Walter, que não tem relógio, olhou o céu através de uma espécie de claraboia logo abaixo do telhado do museu, e disse que era bom irmos voltando. Do lado de fora, duas garças ou algum bicho parecido, adejaram à meia altura para pousarem em seu ninho no topo da chaminé da extinta fábrica têxtil. De algum canto nos alcançava os sons de uma televisão ligada, que tentei decifrar, mas sem sucesso, enquanto subíamos a rua principal sentido Gramatneusiedl. Caminhamos em silêncio e num passo ainda mais lento que na ida. Walter não é daqueles corcéis que arrancam em direção à cocheira. Parecia cansado, abatido. Uma hora e meia mais tarde chegamos à estação. Por um milagre, na hora certa para pegar o trem de volta. O último trem, entende-se. E recostados nas poltronas com o logotipo da ferrovia estatal austríaca e os trilhos correndo sob nossos pés, resolvi reatar a conversa.

“Nesse tipo de pesquisa, como é a de Marienthal, me pergunto como eles fazem para não deixarem tão na cara que tudo o querem é se enxerir na vida alheia. Sei da importância do trabalho, não é isso, mas acho que tem que se ter em mente que é a dor humana que esse pessoal da universidade tomou como objeto de estudo.”

“Eles tinham um código de conduta, digamos assim, que consistia mais ou menos no seguinte: que nenhum dos engajados na pesquisa devia se comportar como repórter ou mero observador. E que tinham que procurar a se encaixar na vida da vila, como membro útil da comunidade.”

“E como eles faziam isso?”

“Por um lado, através de ações beneficentes, como doação de roupas. Que provou ser bastante elucidativo no que diz respeito às necessidades mais urgentes das famílias e que deu uma primeira ideia do estado dos domicílios, já que os sociólogos iam de casa em casa para fazer o levantamento das peças de roupa mais requisitadas. Também foi fundamental para estabelecer um certo vínculo entre os forasteiros e a população local. Se pode dizer que a senhora Danzinger, que planejou e coordenou a ação, preparou o terreno para os seus colegas. Um dos pilares centrais do estudo, a história de vida das trabalhadoras e dos trabalhadores, foram obtidas na base da confiança conquistada através da campanha do agasalho. Outros serviços de assistência foram as consultas médicas e as sessões de aconselhamento para os pais. Que, como você pode imaginar, contribuíram substancialmente para a compreensão de aspectos chave da existência dos habitantes de Marienthal. Por outro, cursos como o de costura e o de ginástica para meninas e a participação em agremiações políticas, promoviam uma convivência mais informal com parte da população e provaram ser também de suma importância para o projeto.”

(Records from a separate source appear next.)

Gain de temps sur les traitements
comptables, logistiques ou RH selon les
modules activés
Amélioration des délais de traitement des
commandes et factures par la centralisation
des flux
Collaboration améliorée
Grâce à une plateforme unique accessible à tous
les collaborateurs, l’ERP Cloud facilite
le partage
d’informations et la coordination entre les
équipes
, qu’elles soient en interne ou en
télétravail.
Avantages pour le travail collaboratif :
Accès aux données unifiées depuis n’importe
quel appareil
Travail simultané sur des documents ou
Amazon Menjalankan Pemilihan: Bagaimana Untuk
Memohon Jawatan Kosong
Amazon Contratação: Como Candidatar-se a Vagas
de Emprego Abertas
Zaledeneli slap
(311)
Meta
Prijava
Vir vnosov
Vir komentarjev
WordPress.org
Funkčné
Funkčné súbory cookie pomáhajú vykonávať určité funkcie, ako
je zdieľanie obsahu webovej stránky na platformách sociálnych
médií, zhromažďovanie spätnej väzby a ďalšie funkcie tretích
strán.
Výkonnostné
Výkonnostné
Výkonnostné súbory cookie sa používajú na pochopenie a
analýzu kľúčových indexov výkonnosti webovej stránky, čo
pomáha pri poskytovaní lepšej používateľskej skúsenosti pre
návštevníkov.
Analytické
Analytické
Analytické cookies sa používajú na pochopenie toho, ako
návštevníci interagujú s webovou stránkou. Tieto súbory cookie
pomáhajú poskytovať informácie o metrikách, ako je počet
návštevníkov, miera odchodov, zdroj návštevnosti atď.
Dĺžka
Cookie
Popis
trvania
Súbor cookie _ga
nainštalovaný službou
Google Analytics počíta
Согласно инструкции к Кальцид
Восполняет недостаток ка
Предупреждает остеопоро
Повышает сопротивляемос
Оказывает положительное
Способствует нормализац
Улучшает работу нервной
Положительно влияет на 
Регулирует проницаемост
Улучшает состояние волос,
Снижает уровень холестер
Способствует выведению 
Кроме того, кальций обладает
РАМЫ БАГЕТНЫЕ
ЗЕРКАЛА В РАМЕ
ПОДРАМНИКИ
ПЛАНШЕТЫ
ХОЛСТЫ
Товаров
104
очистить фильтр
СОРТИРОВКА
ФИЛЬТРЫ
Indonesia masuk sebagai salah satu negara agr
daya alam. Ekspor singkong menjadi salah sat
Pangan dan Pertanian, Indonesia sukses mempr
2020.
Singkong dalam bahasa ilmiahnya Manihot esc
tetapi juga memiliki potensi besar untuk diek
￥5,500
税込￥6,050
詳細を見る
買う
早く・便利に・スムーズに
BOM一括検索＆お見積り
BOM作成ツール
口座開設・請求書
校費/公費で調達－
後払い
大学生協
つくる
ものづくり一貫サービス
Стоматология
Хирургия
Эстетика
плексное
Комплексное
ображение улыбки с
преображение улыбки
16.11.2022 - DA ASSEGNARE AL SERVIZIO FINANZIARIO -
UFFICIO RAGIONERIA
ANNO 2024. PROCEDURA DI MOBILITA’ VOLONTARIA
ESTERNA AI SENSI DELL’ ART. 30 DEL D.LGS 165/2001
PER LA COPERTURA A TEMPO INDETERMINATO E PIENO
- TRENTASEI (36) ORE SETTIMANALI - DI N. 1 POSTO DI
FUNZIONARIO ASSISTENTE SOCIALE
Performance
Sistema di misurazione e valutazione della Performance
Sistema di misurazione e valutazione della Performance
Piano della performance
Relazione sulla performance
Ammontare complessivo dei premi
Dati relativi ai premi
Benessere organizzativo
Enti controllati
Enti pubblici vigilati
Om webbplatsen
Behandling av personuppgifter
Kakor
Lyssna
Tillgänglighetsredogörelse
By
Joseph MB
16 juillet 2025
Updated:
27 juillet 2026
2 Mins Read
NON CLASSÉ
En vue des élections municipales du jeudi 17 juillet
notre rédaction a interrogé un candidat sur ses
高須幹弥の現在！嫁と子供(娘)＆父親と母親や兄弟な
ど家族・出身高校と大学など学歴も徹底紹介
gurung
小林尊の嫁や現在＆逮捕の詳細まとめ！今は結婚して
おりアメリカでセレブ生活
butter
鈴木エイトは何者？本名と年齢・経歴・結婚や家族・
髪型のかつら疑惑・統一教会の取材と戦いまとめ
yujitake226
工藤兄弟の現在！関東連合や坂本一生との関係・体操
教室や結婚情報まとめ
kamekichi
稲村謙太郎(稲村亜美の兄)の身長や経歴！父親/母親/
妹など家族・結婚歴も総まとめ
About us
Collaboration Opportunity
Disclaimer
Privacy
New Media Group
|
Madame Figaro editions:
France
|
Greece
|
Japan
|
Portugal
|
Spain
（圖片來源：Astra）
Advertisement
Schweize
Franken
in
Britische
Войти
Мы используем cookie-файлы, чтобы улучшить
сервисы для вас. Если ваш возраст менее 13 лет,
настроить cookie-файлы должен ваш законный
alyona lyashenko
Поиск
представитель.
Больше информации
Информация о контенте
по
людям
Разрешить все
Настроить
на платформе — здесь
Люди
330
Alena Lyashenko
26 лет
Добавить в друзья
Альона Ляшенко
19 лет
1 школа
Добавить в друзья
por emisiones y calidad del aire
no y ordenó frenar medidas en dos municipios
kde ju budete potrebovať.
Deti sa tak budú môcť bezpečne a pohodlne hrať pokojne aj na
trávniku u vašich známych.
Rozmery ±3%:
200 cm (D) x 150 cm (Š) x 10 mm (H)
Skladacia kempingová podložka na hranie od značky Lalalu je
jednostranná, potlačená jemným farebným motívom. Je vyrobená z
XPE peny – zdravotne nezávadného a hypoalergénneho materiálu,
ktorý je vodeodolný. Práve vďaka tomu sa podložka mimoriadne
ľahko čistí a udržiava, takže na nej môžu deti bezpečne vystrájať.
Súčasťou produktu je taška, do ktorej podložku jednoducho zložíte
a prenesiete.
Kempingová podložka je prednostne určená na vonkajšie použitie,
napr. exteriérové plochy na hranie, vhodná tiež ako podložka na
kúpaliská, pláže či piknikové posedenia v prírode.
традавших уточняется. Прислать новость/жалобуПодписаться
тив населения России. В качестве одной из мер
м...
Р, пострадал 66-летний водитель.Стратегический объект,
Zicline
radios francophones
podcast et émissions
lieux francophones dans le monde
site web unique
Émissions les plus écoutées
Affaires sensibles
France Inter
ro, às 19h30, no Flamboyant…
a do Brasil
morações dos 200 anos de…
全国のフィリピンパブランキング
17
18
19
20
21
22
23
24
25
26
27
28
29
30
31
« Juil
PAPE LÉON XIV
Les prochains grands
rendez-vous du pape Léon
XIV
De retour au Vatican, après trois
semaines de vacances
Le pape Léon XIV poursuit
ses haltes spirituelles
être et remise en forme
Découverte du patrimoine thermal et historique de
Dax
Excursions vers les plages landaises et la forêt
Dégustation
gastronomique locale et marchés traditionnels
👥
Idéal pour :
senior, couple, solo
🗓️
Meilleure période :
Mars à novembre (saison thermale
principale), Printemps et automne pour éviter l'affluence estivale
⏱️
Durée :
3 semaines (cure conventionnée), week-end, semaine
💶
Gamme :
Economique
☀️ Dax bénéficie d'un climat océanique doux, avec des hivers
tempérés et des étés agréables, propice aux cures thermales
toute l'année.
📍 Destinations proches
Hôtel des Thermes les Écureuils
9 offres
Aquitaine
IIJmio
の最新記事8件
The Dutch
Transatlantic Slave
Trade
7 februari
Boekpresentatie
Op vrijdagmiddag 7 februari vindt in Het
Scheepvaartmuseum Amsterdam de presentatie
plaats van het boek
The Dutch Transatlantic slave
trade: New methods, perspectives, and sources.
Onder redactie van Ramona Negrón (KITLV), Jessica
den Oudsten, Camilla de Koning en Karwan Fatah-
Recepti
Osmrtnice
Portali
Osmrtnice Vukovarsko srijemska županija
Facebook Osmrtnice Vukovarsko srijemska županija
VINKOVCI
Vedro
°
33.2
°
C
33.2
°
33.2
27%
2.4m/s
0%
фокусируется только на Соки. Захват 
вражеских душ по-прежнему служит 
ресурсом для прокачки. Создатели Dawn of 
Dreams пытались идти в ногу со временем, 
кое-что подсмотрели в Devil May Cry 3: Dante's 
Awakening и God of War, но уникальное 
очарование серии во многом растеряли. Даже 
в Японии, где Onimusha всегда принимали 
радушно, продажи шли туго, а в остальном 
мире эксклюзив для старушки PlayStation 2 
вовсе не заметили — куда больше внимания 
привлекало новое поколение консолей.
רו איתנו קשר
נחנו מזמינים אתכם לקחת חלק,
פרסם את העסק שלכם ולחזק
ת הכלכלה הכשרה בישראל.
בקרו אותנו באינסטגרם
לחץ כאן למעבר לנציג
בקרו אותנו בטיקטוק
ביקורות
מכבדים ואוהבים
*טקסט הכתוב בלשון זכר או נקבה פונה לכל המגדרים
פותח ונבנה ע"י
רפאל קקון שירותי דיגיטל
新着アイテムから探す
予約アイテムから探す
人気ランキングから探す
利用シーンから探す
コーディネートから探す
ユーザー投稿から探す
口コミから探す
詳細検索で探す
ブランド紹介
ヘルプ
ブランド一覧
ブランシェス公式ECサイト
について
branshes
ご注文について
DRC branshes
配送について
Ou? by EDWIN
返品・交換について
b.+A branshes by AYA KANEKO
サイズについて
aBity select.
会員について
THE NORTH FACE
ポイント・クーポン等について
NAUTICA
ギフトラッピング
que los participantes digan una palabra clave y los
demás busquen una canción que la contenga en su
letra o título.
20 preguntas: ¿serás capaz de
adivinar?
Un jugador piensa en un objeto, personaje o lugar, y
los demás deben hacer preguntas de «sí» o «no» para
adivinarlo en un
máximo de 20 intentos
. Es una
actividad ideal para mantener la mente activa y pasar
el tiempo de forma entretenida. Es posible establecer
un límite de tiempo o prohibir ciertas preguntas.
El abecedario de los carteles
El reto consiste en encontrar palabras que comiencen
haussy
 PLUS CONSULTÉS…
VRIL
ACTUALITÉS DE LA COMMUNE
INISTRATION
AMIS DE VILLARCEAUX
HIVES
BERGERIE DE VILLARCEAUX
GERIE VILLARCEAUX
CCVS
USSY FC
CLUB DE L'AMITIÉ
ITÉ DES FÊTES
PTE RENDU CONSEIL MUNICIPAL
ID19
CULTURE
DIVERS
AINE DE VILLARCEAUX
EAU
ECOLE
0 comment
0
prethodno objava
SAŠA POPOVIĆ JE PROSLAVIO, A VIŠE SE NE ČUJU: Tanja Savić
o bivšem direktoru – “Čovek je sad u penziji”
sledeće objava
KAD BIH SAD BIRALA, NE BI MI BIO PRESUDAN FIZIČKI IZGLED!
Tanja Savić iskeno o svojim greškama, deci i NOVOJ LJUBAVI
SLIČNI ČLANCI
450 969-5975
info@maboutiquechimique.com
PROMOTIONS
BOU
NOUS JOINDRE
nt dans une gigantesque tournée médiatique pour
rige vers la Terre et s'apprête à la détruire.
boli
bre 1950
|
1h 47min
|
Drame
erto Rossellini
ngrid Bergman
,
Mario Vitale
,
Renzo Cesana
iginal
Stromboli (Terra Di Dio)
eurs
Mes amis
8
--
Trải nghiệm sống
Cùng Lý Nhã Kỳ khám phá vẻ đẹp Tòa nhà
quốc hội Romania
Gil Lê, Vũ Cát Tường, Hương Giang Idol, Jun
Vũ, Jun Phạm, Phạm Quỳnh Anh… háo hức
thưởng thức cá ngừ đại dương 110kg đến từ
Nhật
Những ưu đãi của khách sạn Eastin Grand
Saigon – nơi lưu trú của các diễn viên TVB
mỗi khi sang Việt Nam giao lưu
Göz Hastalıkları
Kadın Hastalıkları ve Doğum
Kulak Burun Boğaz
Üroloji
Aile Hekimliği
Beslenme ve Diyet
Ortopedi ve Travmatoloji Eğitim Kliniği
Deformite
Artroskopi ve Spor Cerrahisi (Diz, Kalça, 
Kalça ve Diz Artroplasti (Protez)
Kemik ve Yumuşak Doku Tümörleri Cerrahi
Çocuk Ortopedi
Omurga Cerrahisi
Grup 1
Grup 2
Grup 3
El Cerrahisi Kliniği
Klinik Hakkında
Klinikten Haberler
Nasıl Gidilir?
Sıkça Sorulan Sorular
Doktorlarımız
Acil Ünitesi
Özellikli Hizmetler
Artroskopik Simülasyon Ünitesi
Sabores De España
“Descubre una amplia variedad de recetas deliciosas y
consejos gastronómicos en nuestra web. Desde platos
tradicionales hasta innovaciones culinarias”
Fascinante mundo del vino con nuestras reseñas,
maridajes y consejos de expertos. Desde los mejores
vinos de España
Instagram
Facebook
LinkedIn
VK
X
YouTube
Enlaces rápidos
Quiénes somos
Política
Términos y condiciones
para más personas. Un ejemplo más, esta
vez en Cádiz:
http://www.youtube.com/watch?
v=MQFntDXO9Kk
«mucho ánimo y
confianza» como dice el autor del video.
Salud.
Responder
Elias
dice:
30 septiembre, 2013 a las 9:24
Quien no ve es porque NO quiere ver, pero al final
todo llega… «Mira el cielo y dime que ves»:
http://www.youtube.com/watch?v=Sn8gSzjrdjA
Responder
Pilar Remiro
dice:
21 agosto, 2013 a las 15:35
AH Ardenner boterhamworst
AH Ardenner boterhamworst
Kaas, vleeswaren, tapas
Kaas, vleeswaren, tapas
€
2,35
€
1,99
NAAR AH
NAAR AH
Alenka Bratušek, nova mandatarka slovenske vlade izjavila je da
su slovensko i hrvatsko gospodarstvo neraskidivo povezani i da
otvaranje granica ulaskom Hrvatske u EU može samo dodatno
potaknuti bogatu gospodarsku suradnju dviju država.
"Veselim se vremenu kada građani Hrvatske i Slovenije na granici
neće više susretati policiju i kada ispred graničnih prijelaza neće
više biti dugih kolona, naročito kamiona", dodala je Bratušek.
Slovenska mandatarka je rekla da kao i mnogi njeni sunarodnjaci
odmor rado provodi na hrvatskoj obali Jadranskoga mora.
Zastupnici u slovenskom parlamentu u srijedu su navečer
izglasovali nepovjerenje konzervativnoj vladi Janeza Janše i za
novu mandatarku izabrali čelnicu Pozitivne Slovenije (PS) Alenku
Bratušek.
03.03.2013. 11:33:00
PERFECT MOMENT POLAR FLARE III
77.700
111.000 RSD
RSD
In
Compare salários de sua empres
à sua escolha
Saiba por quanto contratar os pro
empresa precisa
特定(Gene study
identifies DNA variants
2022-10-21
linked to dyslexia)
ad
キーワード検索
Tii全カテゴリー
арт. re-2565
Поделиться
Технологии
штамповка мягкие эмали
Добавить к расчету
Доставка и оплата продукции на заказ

“Já comentei isso antes, mas me custa imaginar como eles sintetizaram esse misto de impressões, de estatísticas, de depoimentos pessoais e tudo o que você citou até agora, em algo que… que chega a algum tipo de conclusão.”

“Foi realmente um feito literário, o da jovem Jahoda. Todo o estudo é intercalado com elementos narrativos: cada formação de tese, cada estatística é complementada por relatos, redações, atestados médicos e o mais. Ela transformou um trabalho científico em um relatório social.

E a conclusão, apesar do teu receio, é clara. Encontraram em Marienthal um estado de embotamento geral. O engajamento político, o furor das ideologias, respondendo Otto Bauer, não se inflamou com o combustível da insatisfação, mas abrandou, mirrou. Apesar de disporem de mais tempo livre, os habitantes da vila se engajaram menos em atividades coletivas e em atividades de um modo geral. O número de livros alugados na biblioteca por exemplo sofreu queda acentuada, mesmo com o serviço passando a ser gratuito. Clubes e sociedades de todo tipo se dissolveram, a praça esportiva às moscas, a praça malcuidada, com capim alto e a vida pública reduzida aos encontros esporádicos dos desocupados que deambulavam pelas ruas.”

Pela janela corriam os blocos cinzas dos subúrbios de Viena. E Walter, encarando o seu próprio rosto refletido no vidro, finaliza: “Existência em derrocada. Resignação.”

Nos despedimos na estação e nunca mais o vi.